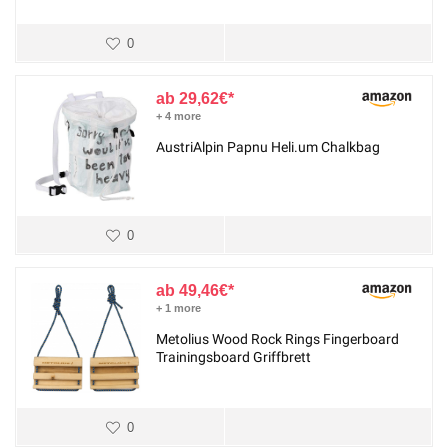
0
29,62
€
+ 4 more
AustriAlpin Papnu Heli.um Chalkbag
0
49,46
€
+ 1 more
Metolius Wood Rock Rings Fingerboard
Trainingsboard Griffbrett
0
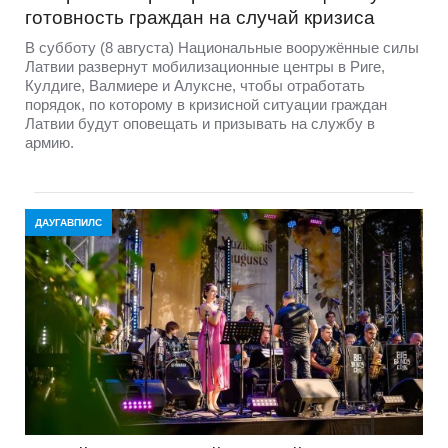
готовность граждан на случай кризиса
В субботу (8 августа) Национальные вооружённые силы
Латвии развернут мобилизационные центры в Риге,
Кулдиге, Валмиере и Алуксне, чтобы отработать
порядок, по которому в кризисной ситуации граждан
Латвии будут оповещать и призывать на службу в
армию.
ДАУГАВПИЛС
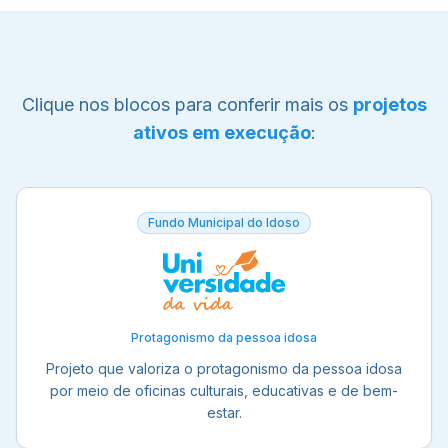
Clique nos blocos para conferir mais os
projetos
ativos em execução
:
Fundo Municipal do Idoso
Protagonismo da pessoa idosa
Projeto que valoriza o protagonismo da pessoa idosa
por meio de oficinas culturais, educativas e de bem-
estar.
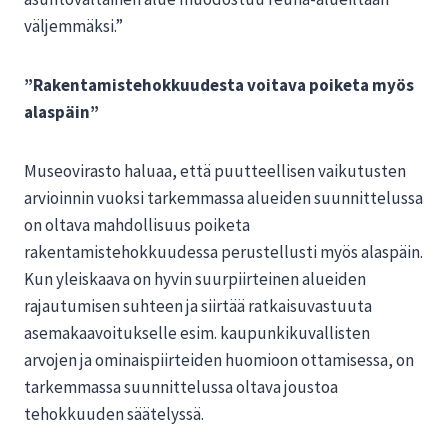
väljemmäksi.”
”Rakentamistehokkuudesta voitava poiketa myös
alaspäin”
Museovirasto haluaa, että puutteellisen vaikutusten
arvioinnin vuoksi tarkemmassa alueiden suunnittelussa
on oltava mahdollisuus poiketa
rakentamistehokkuudessa perustellusti myös alaspäin.
Kun yleiskaava on hyvin suurpiirteinen alueiden
rajautumisen suhteen ja siirtää ratkaisuvastuuta
asemakaavoitukselle esim. kaupunkikuvallisten
arvojen ja ominaispiirteiden huomioon ottamisessa, on
tarkemmassa suunnittelussa oltava joustoa
tehokkuuden säätelyssä.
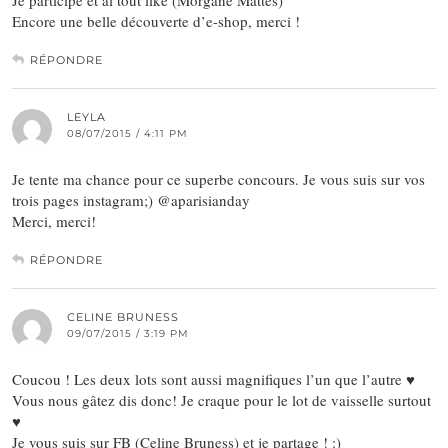
Je participe et ai tout liké (Morgane Mattes)
Encore une belle découverte d’e-shop, merci !
RÉPONDRE
LEYLA
08/07/2015 / 4:11 PM
Je tente ma chance pour ce superbe concours. Je vous suis sur vos
trois pages instagram;) @aparisianday
Merci, merci!
RÉPONDRE
CELINE BRUNESS
09/07/2015 / 3:19 PM
Coucou ! Les deux lots sont aussi magnifiques l’un que l’autre ♥
Vous nous gâtez dis donc! Je craque pour le lot de vaisselle surtout
♥
Je vous suis sur FB (Celine Bruness) et je partage ! :)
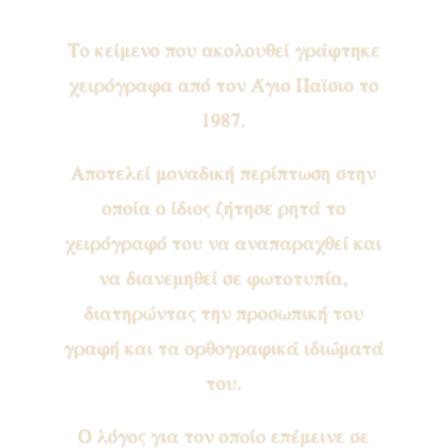
Το κείμενο που ακολουθεί γράφτηκε
χειρόγραφα από τον Άγιο Παϊσιο το
1987.
Αποτελεί μοναδική περίπτωση στην
οποία ο ίδιος ζήτησε ρητά το
χειρόγραφό του να αναπαραχθεί και
να διανεμηθεί σε φωτοτυπία,
διατηρώντας την προσωπική του
γραφή και τα ορθογραφικά ιδιώματά
του.
Ο λόγος για τον οποίο επέμεινε σε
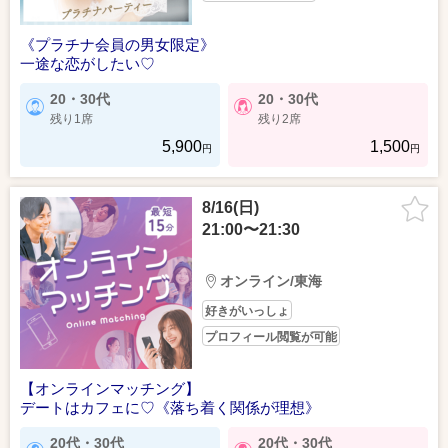
《プラチナ会員の男女限定》
一途な恋がしたい♡
20・30代
20・30代
残り1席
残り2席
5,900
1,500
円
円
8/16(日)
21:00〜21:30
オンライン/東海
好きがいっしょ
プロフィール閲覧が可能
【オンラインマッチング】
デートはカフェに♡《落ち着く関係が理想》
20代・30代
20代・30代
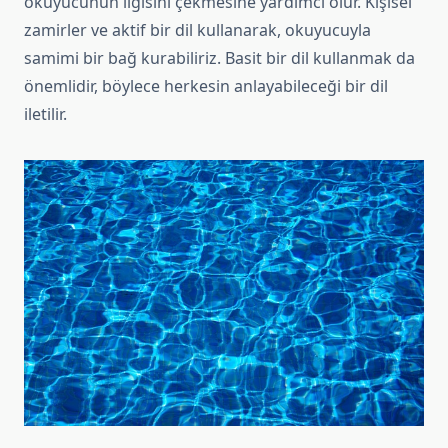
okuyucunun ilgisini çekmesine yardımcı olur. Kişisel
zamirler ve aktif bir dil kullanarak, okuyucuyla
samimi bir bağ kurabiliriz. Basit bir dil kullanmak da
önemlidir, böylece herkesin anlayabileceği bir dil
iletilir.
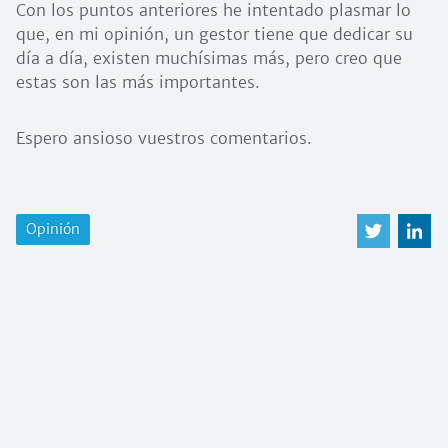
Con los puntos anteriores he intentado plasmar lo
que, en mi opinión, un gestor tiene que dedicar su
día a día, existen muchísimas más, pero creo que
estas son las más importantes.
Espero ansioso vuestros comentarios.
Opinión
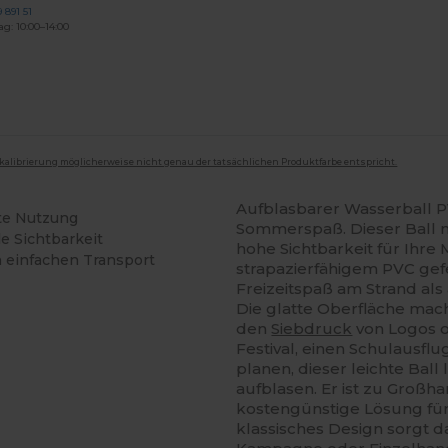
 891 51
ag: 10:00–14:00
mkalibrierung möglicherweise nicht genau der tatsächlichen Produktfarbe entspricht.
Aufblasbarer Wasserball 
fte Nutzung
Sommerspaß. Dieser Ball 
e Sichtbarkeit
hohe Sichtbarkeit für Ihre
n einfachen Transport
strapazierfähigem PVC gefe
Freizeitspaß am Strand als
Die glatte Oberfläche mac
den
Siebdruck
von Logos od
Festival, einen Schulausf
planen, dieser leichte Ball 
aufblasen. Er ist zu Großha
kostengünstige Lösung fü
klassisches Design sorgt d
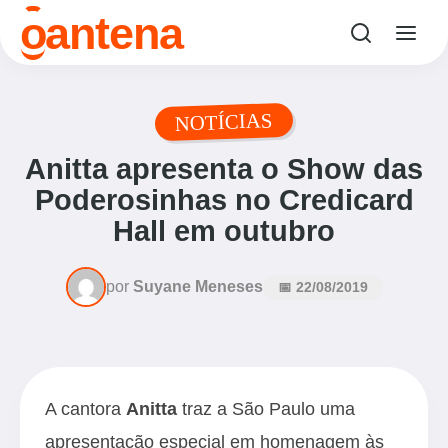
o
antena
NOTÍCIAS
Anitta apresenta o Show das
Poderosinhas no Credicard
Hall em outubro
por
Suyane Meneses
📅 22/08/2019
A cantora
Anitta
traz a São Paulo uma
apresentação especial em homenagem às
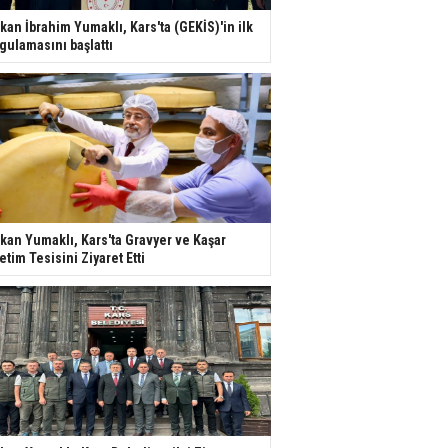
kan İbrahim Yumaklı, Kars'ta (GEKİS)'in ilk
gulamasını başlattı
kan Yumaklı, Kars'ta Gravyer ve Kaşar
etim Tesisini Ziyaret Etti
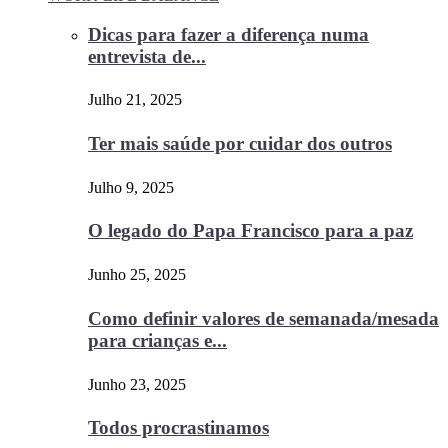
Dicas para fazer a diferença numa
entrevista de...
Julho 21, 2025
Ter mais saúde por cuidar dos outros
Julho 9, 2025
O legado do Papa Francisco para a paz
Junho 25, 2025
Como definir valores de semanada/mesada
para crianças e...
Junho 23, 2025
Todos procrastinamos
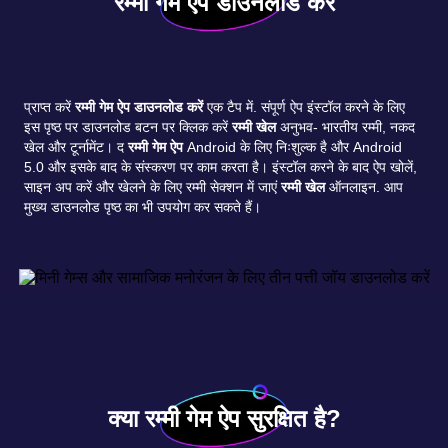
रम्मी गेम ऐप डाउनलोड करें
प्राप्त करें
रम्मी गेम ऐप डाउनलोड करें
एक टैप में. संपूर्ण ऐप इंस्टॉल करने के लिए
इस पृष्ठ पर डाउनलोड बटन पर क्लिक करें
रम्मी खेल
अनुभव- भारतीय रम्मी, नकद
खेल और टूर्नामेंट। द
रम्मी गेम ऐप
Android के लिए निःशुल्क है और Android
5.0 और इसके बाद के संस्करण पर काम करता है। इंस्टॉल करने के बाद ऐप खोलें,
साइन अप करें और खेलने के लिए रम्मी सेक्शन में जाएं
रम्मी खेल
ऑनलाइन. आप
मुख्य डाउनलोड पृष्ठ का भी उपयोग कर सकते हैं।
क्या रम्मी गेम ऐप सुरक्षित है?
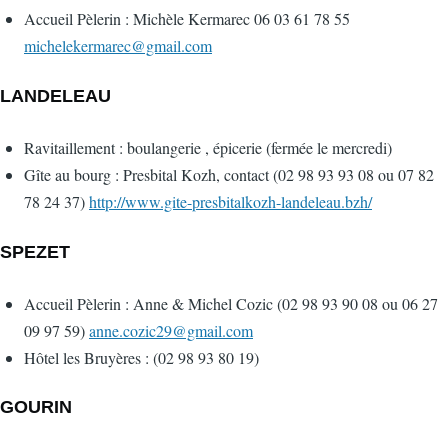
Accueil Pèlerin :
Michèle Kermarec 06 03 61 78 55
michelekermarec@gmail.com
LANDELEAU
Ravitaillement : boulangerie , épicerie (fermée le mercredi)
Gîte au bourg : Presbital Kozh, contact (02 98 93 93 08 ou 07 82
78 24 37)
http://www.gite-presbitalkozh-landeleau.bzh/
SPEZET
Accueil Pèlerin : Anne & Michel Cozic (02 98 93 90 08 ou 06 27
09 97 59)
anne.cozic29@gmail.com
Hôtel les Bruyères : (02 98 93 80 19)
GOURIN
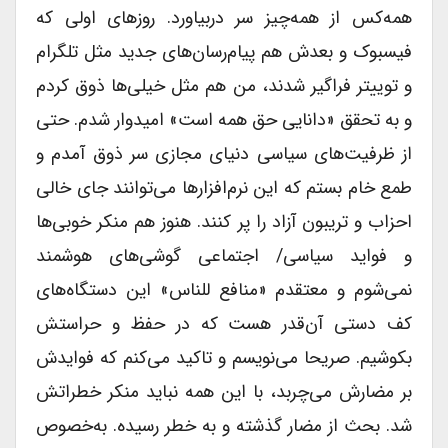
همه‌کس از همه‌چیز سر دربیاورد. روزهای اولی که
فیسبوک و بعدش هم پیام‌رسان‌های جدید مثل تلگرام
و توییتر فراگیر شدند، من هم مثل خیلی‌ها ذوق کردم
و به تحقق «دانایی حق همه است» امیدوار شدم. حتی
از ظرفیت‌های سیاسی دنیای مجازی سر ذوق آمدم و
طمع خام بستم که این نرم‌افزارها می‌توانند جای خالی
احزاب و تریبون آزاد را پر کنند. هنوز هم منکر خوبی‌ها
و فواید سیاسی/ اجتماعی گوشی‌های هوشمند
نمی‌شوم و معتقدم «منافع ‌للناس» این دستگاه‌های
کف دستی آن‌قدر هست که در حفظ و حراستش
بکوشیم. صریحا می‌نویسم و تاکید می‌کنم که فوایدش
بر مضارش می‌چربد، با این همه نباید منکر خطراتش
شد. بحث از مضار گذشته و به خطر رسیده. به‌خصوص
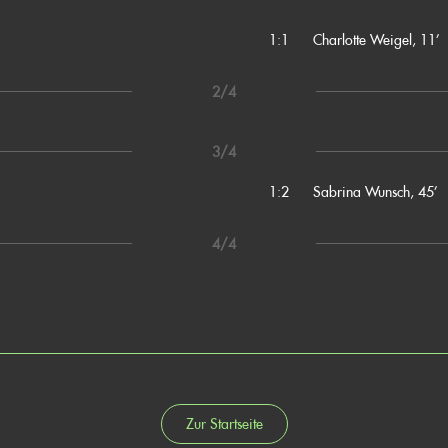
1:1
Charlotte Weigel, 11’
2/4
3/4
1:2
Sabrina Wunsch, 45’
4/4
Zur Startseite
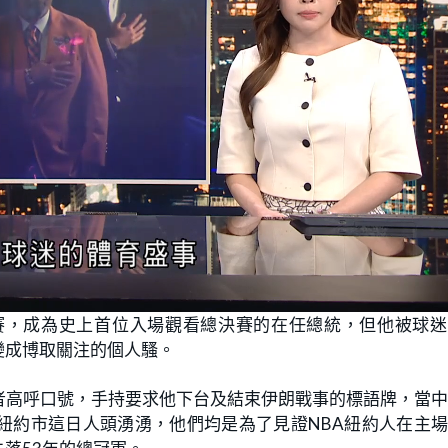
賽，成為史上首位入場觀看總決賽的在任總統，但他被球迷
變成博取關注的個人騷。
者高呼口號，手持要求他下台及結束伊朗戰事的標語牌，當
紐約市這日人頭湧湧，他們均是為了見證NBA紐約人在主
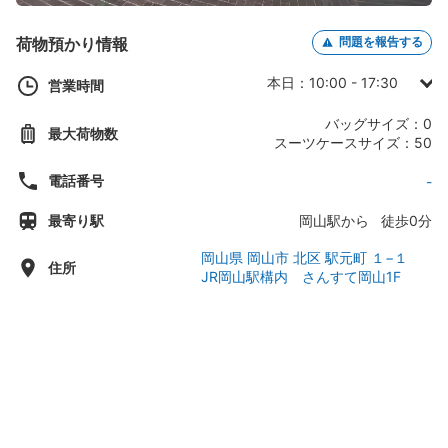
荷物預かり情報
問題を報告する
本日：10:00 - 17:30
営業時間
日曜日：10:00 - 17:30
バッグサイズ：0
最大荷物数
月曜日：10:00 - 17:30
スーツケースサイズ：50
火曜日：10:00 - 17:30
電話番号
-
水曜日：10:00 - 17:30
最寄り駅
岡山駅から 徒歩0分
木曜日：10:00 - 17:30
金曜日：10:00 - 17:30
岡山県 岡山市 北区 駅元町 １−１
住所
JR岡山駅構内 さんすて岡山1F
土曜日：10:00 - 17:30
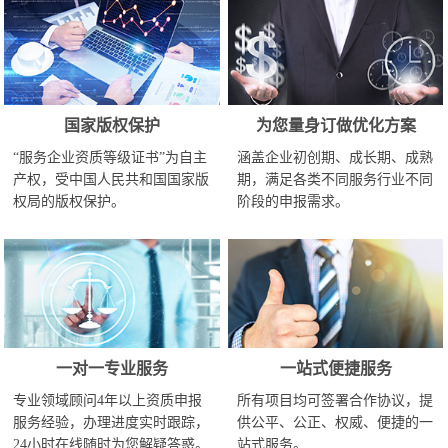
国家版权保护
为您量身订做优化方案
“服务企业资质等级证书”为自主
涵盖企业初创期、成长期、成熟
产权，受中国人民共和国国家版
期，满足各类不同服务行业不同
权局的版权保护。
阶段的申报需求。
一对一专业服务
一站式便捷服务
专业领域顾问4年以上资质申报
所有项目均可签署合作协议，提
服务经验，办理进度实时跟踪，
供公平、公正、权威、便捷的一
24小时在线随时为您解疑答惑。
站式服务。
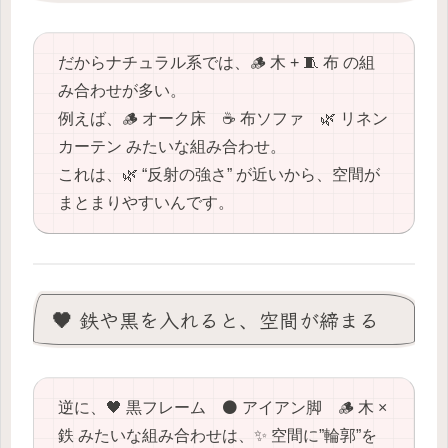
だからナチュラル系では、🪵 木 + 🧵 布 の組
み合わせが多い。
例えば、🪵 オーク床 ☕️ 布ソファ 🌿 リネン
カーテン みたいな組み合わせ。
これは、🌿 “反射の強さ” が近いから、空間が
まとまりやすいんです。
🖤 鉄や黒を入れると、空間が締まる
逆に、🖤 黒フレーム ⚫️ アイアン脚 🪵 木 ×
鉄 みたいな組み合わせは、✨ 空間に”輪郭”を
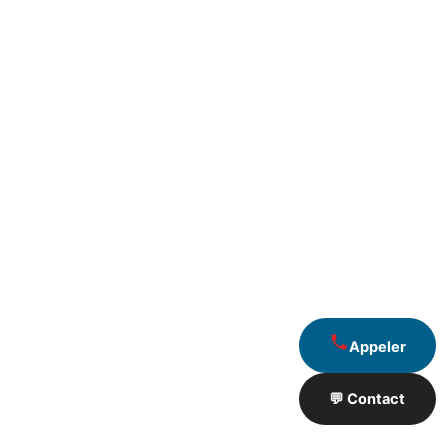
Appeler
💬 Contact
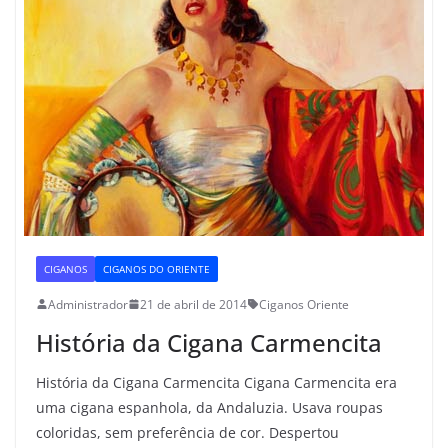
CIGANOS
CIGANOS DO ORIENTE
Administrador
21 de abril de 2014
Ciganos Oriente
História da Cigana Carmencita
História da Cigana Carmencita Cigana Carmencita era
uma cigana espanhola, da Andaluzia. Usava roupas
coloridas, sem preferência de cor. Despertou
---------------
#### PROMPT:
The answer must consist of each line from the entries that contains the string "gmail".

#### EXERCISE ANSWER:
michelekermarec@gmail.com
anne.cozic29@gmail.com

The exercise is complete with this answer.